Não sabemos exatamente em que momento, neurobiológico, nasce a criatividade, mas entendemos que essa acontece em 3 etapas : preparação (desenvolvimento de conhecimentos e habilidades), inovação (desenvolvimento de uma solução) e produção criativa. Etapas essas, extremamente dependentes de um bom funcionamento cognitivo e primariamente mediadas por redes frontais. Além do mais, estudos mostram que pessoas são mais criativas quando estão em estados mentais associados a níveis reduzidos de norepinefrina cerebral, também um importante hormônio liberado durante as reações ao estresse.⁴
Todos esses processos cerebrais ocorrem quase que todo o tempo durante muitos momentos do dia-a-dia de nossas vidas agitadas; como em reuniões estressantes no trabalho, quando temos preocupações familiares, etc, etc. O ideal é que busquemos alternativas para que deixemos escapar, pelo menos um pouco, das tensões que nos acometem quase que o tempo todo. Uma delas é o mindfulness. Prática cada vez mais falada e estudada por neurocientistas em todo o mundo. Trata-se de uma técnica de meditação com resultados muito satisfatórios na diminuição do estresse, melhora da atenção e foco, e consequente melhora na saúde mental e qualidade de vida. Porém, muitas outras atividades podem ter esse efeito benéfico também, como a atividade física, dança, etc. O importante é fazer algo que gere prazer e possa proporcionar maiores níveis de serotonina e dopamina, hormônios relacionados ao bem-estar.
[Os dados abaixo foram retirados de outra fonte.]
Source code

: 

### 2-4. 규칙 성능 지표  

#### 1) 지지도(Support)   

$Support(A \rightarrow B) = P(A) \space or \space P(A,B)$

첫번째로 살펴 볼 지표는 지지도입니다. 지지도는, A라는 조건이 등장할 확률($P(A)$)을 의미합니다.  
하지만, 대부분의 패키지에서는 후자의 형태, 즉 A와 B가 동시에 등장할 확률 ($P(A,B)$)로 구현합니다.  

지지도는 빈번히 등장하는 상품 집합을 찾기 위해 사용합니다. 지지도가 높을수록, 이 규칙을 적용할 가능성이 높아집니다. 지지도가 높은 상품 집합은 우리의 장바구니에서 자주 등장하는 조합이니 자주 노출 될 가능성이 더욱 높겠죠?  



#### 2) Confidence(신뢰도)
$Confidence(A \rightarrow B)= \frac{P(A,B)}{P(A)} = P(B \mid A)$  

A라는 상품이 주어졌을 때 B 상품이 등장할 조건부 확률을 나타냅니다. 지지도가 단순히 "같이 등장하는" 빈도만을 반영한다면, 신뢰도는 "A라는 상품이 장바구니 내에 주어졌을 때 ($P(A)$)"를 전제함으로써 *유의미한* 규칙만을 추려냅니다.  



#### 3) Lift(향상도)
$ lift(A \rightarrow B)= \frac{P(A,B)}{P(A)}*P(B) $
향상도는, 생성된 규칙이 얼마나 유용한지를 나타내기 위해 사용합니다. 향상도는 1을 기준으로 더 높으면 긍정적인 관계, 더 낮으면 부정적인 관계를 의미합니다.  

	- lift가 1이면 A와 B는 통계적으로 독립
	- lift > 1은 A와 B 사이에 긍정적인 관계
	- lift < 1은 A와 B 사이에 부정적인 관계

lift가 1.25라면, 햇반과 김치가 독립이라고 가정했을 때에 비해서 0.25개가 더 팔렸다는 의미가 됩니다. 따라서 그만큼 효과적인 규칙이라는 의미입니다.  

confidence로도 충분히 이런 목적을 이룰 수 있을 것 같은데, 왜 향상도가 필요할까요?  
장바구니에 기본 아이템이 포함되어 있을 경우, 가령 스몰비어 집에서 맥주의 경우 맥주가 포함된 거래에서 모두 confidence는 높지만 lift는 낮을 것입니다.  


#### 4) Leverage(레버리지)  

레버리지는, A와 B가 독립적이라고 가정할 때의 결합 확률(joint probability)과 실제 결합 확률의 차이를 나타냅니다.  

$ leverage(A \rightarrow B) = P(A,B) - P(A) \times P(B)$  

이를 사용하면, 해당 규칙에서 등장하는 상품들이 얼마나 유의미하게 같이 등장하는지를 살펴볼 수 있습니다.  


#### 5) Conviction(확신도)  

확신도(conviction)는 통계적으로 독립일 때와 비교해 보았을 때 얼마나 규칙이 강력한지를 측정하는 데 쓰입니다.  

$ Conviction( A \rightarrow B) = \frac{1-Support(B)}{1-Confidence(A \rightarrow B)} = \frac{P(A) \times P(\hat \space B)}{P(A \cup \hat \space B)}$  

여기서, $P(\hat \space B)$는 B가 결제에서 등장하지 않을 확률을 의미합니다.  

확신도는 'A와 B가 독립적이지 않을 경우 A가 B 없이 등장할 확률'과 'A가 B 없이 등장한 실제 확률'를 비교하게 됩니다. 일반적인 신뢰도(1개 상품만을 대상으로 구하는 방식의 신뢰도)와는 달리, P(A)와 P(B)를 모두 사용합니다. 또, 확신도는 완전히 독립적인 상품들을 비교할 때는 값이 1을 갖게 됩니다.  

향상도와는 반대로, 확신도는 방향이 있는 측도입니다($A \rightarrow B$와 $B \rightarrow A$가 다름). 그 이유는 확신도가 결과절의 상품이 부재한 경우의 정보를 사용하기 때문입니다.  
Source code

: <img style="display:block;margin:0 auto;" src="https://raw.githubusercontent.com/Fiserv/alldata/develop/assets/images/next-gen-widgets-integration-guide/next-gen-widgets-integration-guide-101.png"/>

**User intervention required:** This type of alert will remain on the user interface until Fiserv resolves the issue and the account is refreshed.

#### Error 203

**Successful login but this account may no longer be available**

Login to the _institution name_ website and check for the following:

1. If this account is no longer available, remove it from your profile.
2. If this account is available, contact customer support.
É claro que não conseguimos controlar em que momento, exatamente, seremos criativos ou teremos inspiração. Infelizmente, não controlamos nossos pensamentos e nem o que sentir e quando sentir. Porém, a partir dessas informações lidas, podemos perceber que somos sujeitos ativos em ajudar a gerar um ambiente mais confortável para nossa mente trabalhar.
Falando nisso, você já cuidou do seu cérebro hoje?
O Li Li Min ocupa a cadeira do conhecimento de Neurociência na weme e, além de produzir conteúdos, compartilha alguns conhecimentos em nossos programas de educação. Um deles é o Scale You Up, um programa executivo prático de seis dias que une uma visão sobre o contexto de mundo, presente e futuro, as tecnologias exponenciais, os desafios globais e o design como ferramentas para projetar e liderar organizações e pessoas em uma nova era.
—
Referências
1. Ledoux, JE. (1998). The Emotional Brain: The Mysterious Underpinnings of Emotional Life. (Livro)
2. McEwen, B. S., & Morrison, J. H. (2013). The brain on stress: vulnerability and plasticity of the prefrontal cortex over the life course. Neuron, 79(1), 16–29.
3. Lupien, S. J., Mcewen, B. S., Gunnar, M. R., & Heim, C. (2009). Effects of stress throughout the lifespan on the brain , behaviour and cognition t I R, 10(junE).
4. Heilman, K. M. (2016). Possible Brain Mechanisms of Creativity, 1–12.